Of these low-ranking heart health diets, Dr. Gardner said: “There really is no way to follow Level 4 diets as intended and still be aligned with the AMA’s dietary advice.
“They are very restrictive and difficult for most people to stick to long term.
“While there are likely to be short-term benefits and substantial weight loss, it’s not sustainable.
“A diet that is effective in helping an individual maintain their weight loss goals, from a practical standpoint, must be sustainable.”
Dr. Gardner added that conflicting information about diets prevents us from identifying which one might work for us.
“We often find that people don’t fully understand popular eating habits and don’t follow them as expected,” Dr. Gardner said.

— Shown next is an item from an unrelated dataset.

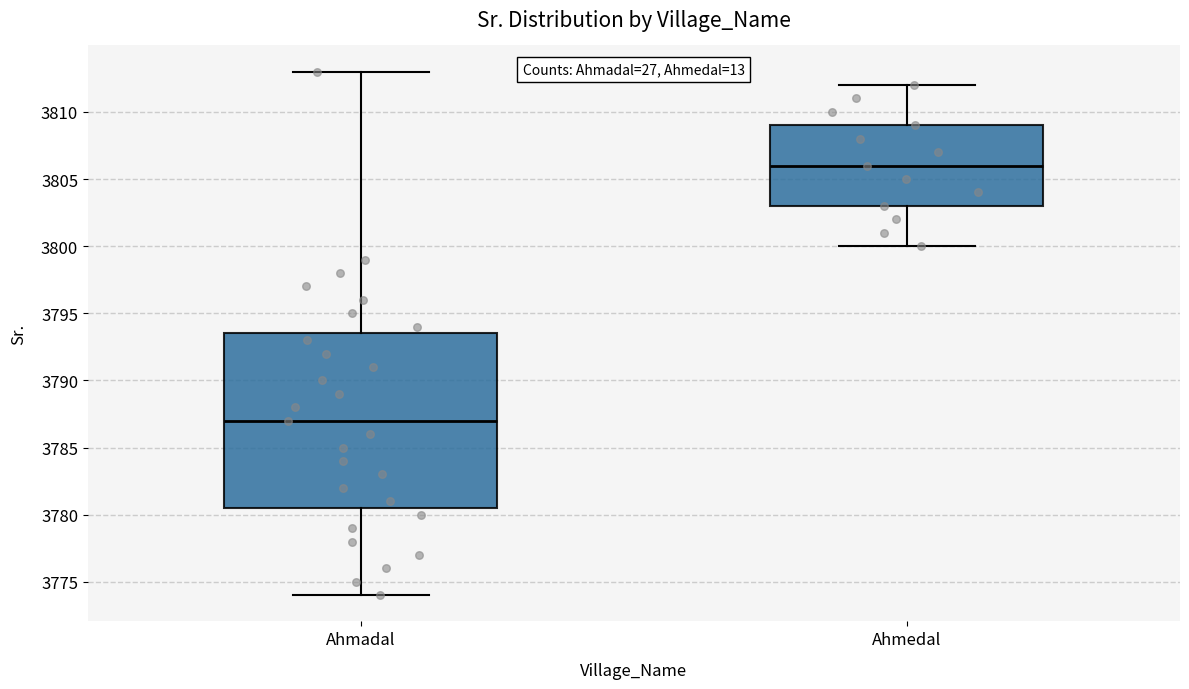

Which box has the highest median line?

Ahmedal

“When this is the case, it is difficult to determine the effect of the ‘diet as intended’ and to distinguish it from the ‘diet as taken’.
“Two research findings that seem contradictory may simply reflect that there was high adherence to diet in one study and low adherence in the other.”
The AMA’s advice did not take into account commercial dieting techniques such as Weight Watchers or Noom, short-term diets intended to be followed for less than 12 weeks, practices such as intermittent fasting or time-restricted diets or diets designed to manage non-cardiovascular disorders. terms.